# [Task brief]
The required answer is a copy of each line in the entries below that includes "gang".

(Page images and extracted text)
###

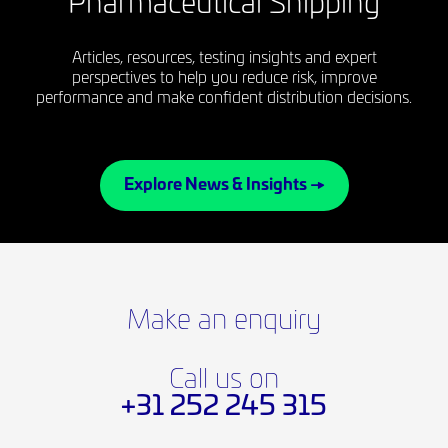
Pharmaceutical Shipping
Articles, resources, testing insights and expert
perspectives to help you reduce risk, improve
performance and make confident distribution decisions.
Explore News & Insights →
Make an enquiry
Call us on
+31 252 245 315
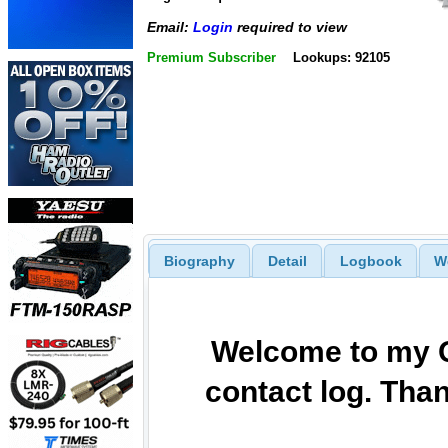
Email:
Login
required to view
Premium Subscriber
Lookups: 92105
Biography
Detail
Logbook
W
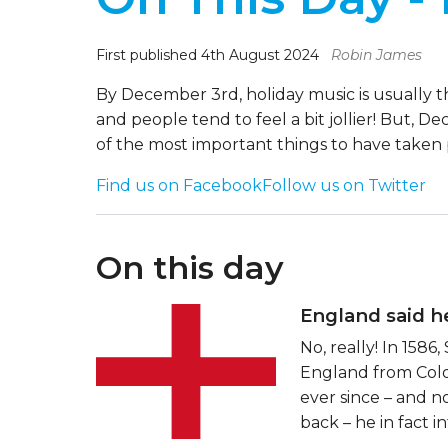
First published 4th August 2024
Robin James
By December 3rd, holiday music is usually t
and people tend to feel a bit jollier! But, D
of the most important things to have taken
Find us on Facebook
Follow us on Twitter
On this day
England said he
No, really! In 158
England from Colo
ever since – and n
back – he in fact 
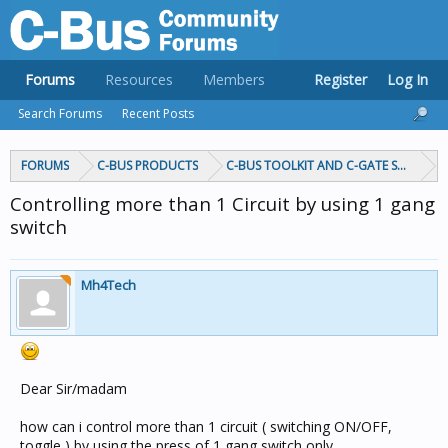
Forums
Resources
Members
Register
Log In
Search Forums
Recent Posts
FORUMS
C-BUS PRODUCTS
C-BUS TOOLKIT AND C-GATE SOFTWAR
Controlling more than 1 Circuit by using 1 gang
switch
Mh4Tech
Dear Sir/madam
how can i control more than 1 circuit ( switching ON/OFF,
toggle ) by using the press of 1 gang switch only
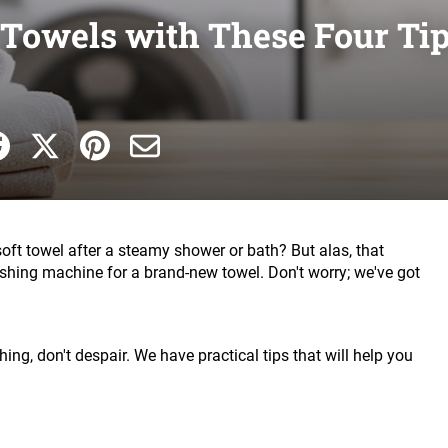
t Towels with These Four Ti
soft towel after a steamy shower or bath? But alas, that
washing machine for a brand-new towel. Don't worry; we've got
hing, don't despair. We have practical tips that will help you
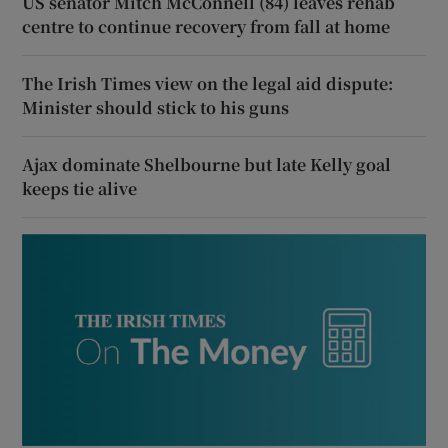
US senator Mitch McConnell (84) leaves rehab
centre to continue recovery from fall at home
The Irish Times view on the legal aid dispute:
Minister should stick to his guns
Ajax dominate Shelbourne but late Kelly goal
keeps tie alive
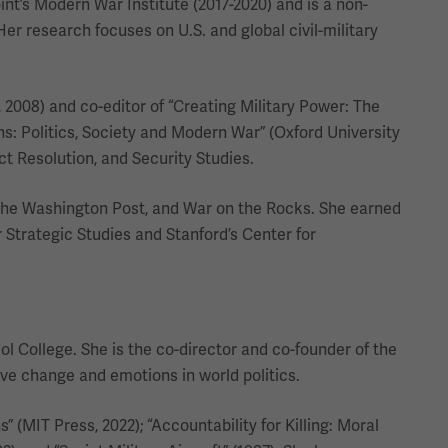
nt’s Modern War Institute (2017-2020) and is a non-
Her research focuses on U.S. and global civil-military
, 2008) and co-editor of “Creating Military Power: The
ns: Politics, Society and Modern War” (Oxford University
ct Resolution, and Security Studies.
 The Washington Post, and War on the Rocks. She earned
r Strategic Studies and Stanford’s Center for
ol College. She is the co-director and co-founder of the
ive change and emotions in world politics.
 (MIT Press, 2022); “Accountability for Killing: Moral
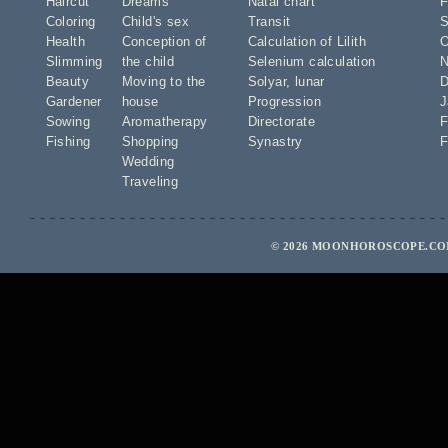
Haircut
Dreams
Natal chart
F
Coloring
Child's sex
Transit
S
Health
Conception of
Calculation of Lilith
O
Slimming
the child
Selenium calculation
N
Beauty
Moving to the
Solyar
,
lunar
D
Gardener
house
Progression
J
Sowing
Aromatherapy
Directorate
F
Fishing
Shopping
Synastry
F
Wedding
Traveling
© 2026 MOONHOROSCOPE.COM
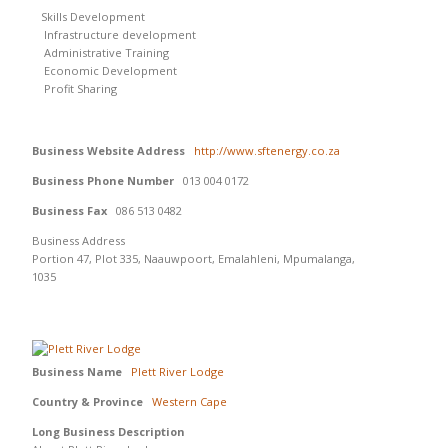
Skills Development
Infrastructure development
Administrative Training
Economic Development
Profit Sharing
Business Website Address
http://www.sftenergy.co.za
Business Phone Number
013 004 0172
Business Fax
086 513 0482
Business Address
Portion 47, Plot 335, Naauwpoort, Emalahleni, Mpumalanga,
1035
Business Name
Plett River Lodge
Country & Province
Western Cape
Long Business Description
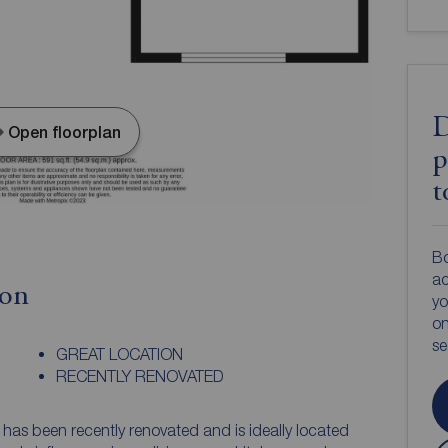
D
Open floorplan
p
t
Bo
ac
ion
yo
on
s
GREAT LOCATION
RECENTLY RENOVATED
has been recently renovated and is ideally located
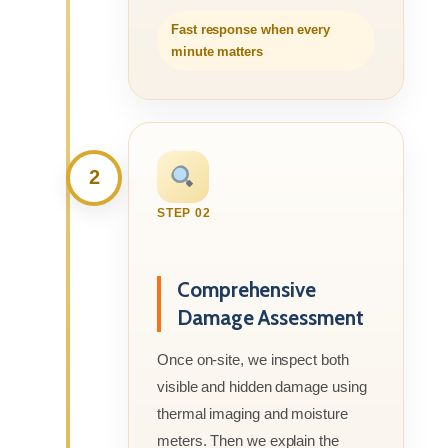
Fast response when every
minute matters
2
STEP 02
Comprehensive
Damage Assessment
Once on-site, we inspect both
visible and hidden damage using
thermal imaging and moisture
meters. Then we explain the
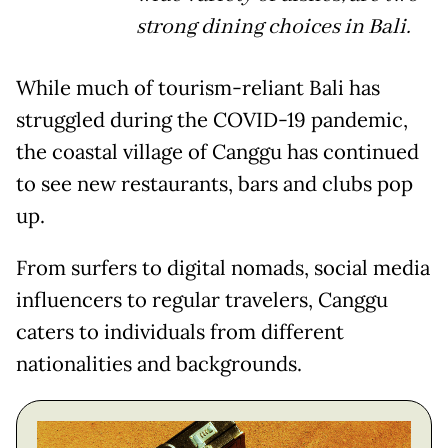
strong dining choices in Bali.
While much of tourism-reliant Bali has
struggled during the COVID-19 pandemic,
the coastal village of Canggu has continued
to see new restaurants, bars and clubs pop
up.
From surfers to digital nomads, social media
influencers to regular travelers, Canggu
caters to individuals from different
nationalities and backgrounds.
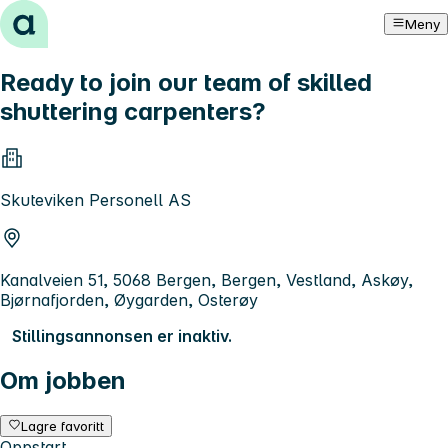
Hopp til innhold
Meny
Ready to join our team of skilled
shuttering carpenters?
Skuteviken Personell AS
Kanalveien 51, 5068 Bergen, Bergen, Vestland, Askøy,
Bjørnafjorden, Øygarden, Osterøy
Stillingsannonsen er inaktiv.
Om jobben
Lagre favoritt
Oppstart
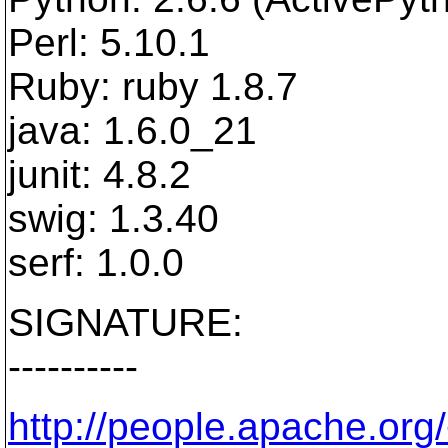
Perl: 5.10.1
Ruby: ruby 1.8.7
java: 1.6.0_21
junit: 4.8.2
swig: 1.3.40
serf: 1.0.0
SIGNATURE:
----------
http://people.apache.org/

###

# [Task response]
Controlling more than 1 Circuit by using 1 gang
toggle ) by using the press of 1 gang switch only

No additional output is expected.